[Python-Dev] 51 Million calls to _PyUnicodeUCS2_IsLinebreak() (???)

Wed Aug 24 19:26:34 CEST 2005

On Wed, 2005-08-24 at 07:33, "Martin v. Löwis" wrote:
> Walter Dörwald wrote:
> > Martin v. Löwis wrote:
> > 
> >> Walter Dörwald wrote:
[...]
> Actually, on a second thought - it would not remove the quadratic
> aspect. You would still copy the rest string completely on each
> split. So on the first split, you copy N lines (one result line,
> and N-1 lines into the rest string), on the second split, N-2
> lines, and so on, totalling N*N/2 line copies again. The only
> thing you save is the join (as the rest is already joined), and
> the IsLineBreak calls (which are necessary only for the first
> line).
[...]

In the past, I've avoided the string copy overhead inherent in split()
by using buffers...

I've always wondered why Python didn't use buffer type tricks internally
for split-type operations. I haven't looked at Python's string
implementation, but the fact that strings are immutable surely means
that you can safely and efficiently reference an implementation level
"data" object for all strings... ie all strings are "buffers".

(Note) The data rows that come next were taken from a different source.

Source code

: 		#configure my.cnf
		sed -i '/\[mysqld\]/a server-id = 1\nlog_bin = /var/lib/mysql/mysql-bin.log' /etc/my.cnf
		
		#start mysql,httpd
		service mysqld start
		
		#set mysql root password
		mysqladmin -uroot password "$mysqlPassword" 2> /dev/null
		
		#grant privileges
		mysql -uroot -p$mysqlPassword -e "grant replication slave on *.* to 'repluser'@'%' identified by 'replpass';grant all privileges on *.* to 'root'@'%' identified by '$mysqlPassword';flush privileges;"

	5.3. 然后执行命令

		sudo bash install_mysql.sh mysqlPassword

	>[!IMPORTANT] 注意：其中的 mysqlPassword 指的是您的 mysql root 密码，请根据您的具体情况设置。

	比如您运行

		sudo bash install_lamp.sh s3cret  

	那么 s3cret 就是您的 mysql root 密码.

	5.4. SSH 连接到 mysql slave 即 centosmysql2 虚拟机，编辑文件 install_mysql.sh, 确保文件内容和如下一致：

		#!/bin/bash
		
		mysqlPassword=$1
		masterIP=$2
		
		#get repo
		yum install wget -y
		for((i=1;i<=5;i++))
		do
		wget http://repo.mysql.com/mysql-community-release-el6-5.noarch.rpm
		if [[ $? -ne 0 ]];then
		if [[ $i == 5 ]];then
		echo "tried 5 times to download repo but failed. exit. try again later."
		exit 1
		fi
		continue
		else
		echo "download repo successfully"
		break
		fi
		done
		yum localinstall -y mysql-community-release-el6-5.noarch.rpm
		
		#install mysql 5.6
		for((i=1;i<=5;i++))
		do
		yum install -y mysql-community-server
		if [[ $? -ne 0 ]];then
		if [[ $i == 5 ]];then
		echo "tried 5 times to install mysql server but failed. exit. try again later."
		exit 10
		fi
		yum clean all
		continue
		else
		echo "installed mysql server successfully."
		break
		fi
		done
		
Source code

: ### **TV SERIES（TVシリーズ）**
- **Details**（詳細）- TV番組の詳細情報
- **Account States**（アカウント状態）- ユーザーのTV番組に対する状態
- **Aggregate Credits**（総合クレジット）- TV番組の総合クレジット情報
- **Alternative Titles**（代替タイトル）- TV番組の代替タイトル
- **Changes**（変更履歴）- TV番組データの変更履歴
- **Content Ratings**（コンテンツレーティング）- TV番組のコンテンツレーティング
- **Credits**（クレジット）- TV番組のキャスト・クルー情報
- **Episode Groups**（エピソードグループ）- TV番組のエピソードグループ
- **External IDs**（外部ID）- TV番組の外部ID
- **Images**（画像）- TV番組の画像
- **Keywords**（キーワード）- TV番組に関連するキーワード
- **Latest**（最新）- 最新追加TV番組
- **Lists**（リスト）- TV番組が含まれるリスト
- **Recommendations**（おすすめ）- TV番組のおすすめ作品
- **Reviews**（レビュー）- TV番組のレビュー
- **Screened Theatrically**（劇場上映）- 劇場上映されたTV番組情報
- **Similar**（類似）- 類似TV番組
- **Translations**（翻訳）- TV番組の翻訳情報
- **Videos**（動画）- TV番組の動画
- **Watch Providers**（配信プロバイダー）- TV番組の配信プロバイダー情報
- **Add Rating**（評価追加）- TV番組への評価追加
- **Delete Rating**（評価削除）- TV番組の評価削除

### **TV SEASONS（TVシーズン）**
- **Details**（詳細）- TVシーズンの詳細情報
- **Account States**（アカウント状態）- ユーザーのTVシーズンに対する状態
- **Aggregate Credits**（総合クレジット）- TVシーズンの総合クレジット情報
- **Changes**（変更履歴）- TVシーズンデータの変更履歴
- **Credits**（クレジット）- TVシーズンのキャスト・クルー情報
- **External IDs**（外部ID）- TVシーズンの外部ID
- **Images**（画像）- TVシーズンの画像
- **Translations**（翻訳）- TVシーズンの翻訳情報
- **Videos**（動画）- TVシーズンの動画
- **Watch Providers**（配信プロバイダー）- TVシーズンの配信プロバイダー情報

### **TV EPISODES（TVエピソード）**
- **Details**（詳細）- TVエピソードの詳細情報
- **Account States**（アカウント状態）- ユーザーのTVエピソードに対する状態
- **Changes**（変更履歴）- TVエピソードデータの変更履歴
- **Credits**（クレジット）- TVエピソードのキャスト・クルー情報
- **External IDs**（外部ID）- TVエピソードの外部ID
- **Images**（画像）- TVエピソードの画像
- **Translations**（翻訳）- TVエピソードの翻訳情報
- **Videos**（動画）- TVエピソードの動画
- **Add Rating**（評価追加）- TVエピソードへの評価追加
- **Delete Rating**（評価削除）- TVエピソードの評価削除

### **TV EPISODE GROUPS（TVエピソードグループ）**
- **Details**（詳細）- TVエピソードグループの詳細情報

The only problem I can see with this is huge "data" objects might hang
around just because some small fragment of it is still referenced by a
string. Surely a simple huristic or two like "if len(string) <
len(data)/8: copy data; else: reference data" would go a long way
towards avoiding that.

In my limited playing around with manipulating of strings and
benchmarking stuff, the biggest overhead is nearly always the copys.

-- 
Donovan Baarda <abo at minkirri.apana.org.au>